My MFC app runs various API from OpenCV2. Everything else is working fine. But when my program runs
cv::Mat result;
cv::equalizeHist(m_cvImage,result);
I get following runtime exception.
Unhandled exception at 0x7727fbae in OpenCVTest.exe: Microsoft C++ exception: cv::Exception at memory location 0x0029e944..
"C:\slave\WinInstallerMegaPack\src\opencv\modules\imgproc\src\histogram.cpp:2430: error: (-215) CV_ARE_SIZES_EQ(src, dst) && CV_ARE_TYPES_EQ(src, dst) && CV_MAT_TYPE(src->type) == CV_8UC1"
According to debugger, the exception was thrown in the middle of processing (about 40%) the image in equalizeHist. Is there anything I need to do? FYI: I am using binary OpenCV provided by its web site.
UPDATE:
I've resolved this issue by converting images to gray-level before equalizing it. I just didn't know
the function only works with gray-level image
images that look like gray-level can be non-gray.

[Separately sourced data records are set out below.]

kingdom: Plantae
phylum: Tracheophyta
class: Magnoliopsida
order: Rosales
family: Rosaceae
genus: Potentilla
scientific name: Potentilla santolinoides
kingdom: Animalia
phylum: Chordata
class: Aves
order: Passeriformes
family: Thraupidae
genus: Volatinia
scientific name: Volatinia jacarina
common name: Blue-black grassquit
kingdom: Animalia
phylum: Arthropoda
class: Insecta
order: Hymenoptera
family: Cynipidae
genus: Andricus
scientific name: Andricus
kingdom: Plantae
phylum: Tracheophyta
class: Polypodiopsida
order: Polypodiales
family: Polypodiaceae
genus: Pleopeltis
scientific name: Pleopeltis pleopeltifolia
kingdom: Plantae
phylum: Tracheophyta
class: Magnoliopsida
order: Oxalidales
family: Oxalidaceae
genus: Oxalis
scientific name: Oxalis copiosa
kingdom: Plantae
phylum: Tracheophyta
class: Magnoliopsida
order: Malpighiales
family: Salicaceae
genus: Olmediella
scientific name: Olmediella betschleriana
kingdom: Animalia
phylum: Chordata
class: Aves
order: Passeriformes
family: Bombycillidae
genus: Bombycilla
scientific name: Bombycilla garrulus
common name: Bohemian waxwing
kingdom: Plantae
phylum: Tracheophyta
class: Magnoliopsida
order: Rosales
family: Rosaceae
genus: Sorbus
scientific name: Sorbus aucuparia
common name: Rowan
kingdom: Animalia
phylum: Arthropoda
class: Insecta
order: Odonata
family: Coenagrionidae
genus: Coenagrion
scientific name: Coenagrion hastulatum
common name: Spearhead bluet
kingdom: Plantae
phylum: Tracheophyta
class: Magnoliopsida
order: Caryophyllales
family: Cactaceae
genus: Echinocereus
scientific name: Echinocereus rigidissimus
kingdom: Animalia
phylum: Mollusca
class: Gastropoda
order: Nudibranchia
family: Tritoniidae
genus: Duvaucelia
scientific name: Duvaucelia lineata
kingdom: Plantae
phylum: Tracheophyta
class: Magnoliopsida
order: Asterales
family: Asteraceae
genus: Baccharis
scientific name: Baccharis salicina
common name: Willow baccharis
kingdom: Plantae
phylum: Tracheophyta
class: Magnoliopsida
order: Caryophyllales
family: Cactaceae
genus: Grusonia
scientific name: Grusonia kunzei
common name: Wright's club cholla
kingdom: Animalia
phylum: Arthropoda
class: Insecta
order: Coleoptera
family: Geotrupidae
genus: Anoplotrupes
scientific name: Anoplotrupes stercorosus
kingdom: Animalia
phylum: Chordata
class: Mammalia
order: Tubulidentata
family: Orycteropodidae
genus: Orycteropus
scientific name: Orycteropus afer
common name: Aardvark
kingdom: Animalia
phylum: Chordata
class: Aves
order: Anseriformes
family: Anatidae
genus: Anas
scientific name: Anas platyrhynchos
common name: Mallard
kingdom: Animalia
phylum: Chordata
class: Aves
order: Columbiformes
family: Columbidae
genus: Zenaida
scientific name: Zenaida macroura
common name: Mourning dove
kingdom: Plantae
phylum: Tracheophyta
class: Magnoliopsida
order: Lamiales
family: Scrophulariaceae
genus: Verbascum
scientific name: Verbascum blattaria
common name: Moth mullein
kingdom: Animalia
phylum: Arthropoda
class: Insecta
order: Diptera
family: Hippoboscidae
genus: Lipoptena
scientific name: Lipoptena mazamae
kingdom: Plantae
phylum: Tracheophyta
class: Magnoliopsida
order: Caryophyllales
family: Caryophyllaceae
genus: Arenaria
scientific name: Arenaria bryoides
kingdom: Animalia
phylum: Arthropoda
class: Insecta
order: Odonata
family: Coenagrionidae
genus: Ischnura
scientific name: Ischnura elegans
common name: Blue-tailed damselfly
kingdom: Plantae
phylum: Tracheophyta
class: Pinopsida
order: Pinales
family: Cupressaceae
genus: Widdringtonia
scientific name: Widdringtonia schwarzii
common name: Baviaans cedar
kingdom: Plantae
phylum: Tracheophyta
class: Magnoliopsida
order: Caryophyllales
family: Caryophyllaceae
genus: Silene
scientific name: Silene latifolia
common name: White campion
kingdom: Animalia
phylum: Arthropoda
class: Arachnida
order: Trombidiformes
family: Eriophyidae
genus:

I imagine the problem you are encountering is that m_cvImage is a 3-channel image. So, you need to convert it to a grayscale image before you can call equalizeHist.
cvtColor(m_cvImage, m_cvImage, CV_BGR2GRAY);
cv::Mat result;
cv::equalizeHist(m_cvImage, result);
Also, have a look at the EqualizeHist_Demo.cpp tutorial sample to see how it is used.